(Exercise data begins)
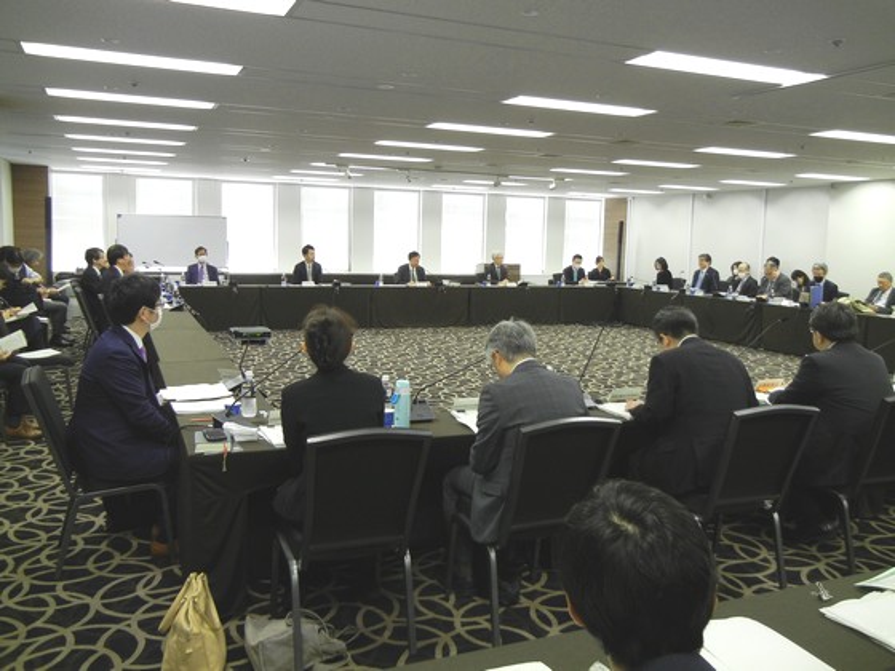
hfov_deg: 60.0
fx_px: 776
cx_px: 448
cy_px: 336
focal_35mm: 30
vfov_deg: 46.8
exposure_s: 1/30
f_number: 3.5
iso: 249
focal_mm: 5.4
(Exercise data ends)
Each record above must be retyped exactly, minus its pictures.

hfov_deg: 60.0
fx_px: 776
cx_px: 448
cy_px: 336
focal_35mm: 30
vfov_deg: 46.8
exposure_s: 1/30
f_number: 3.5
iso: 249
focal_mm: 5.4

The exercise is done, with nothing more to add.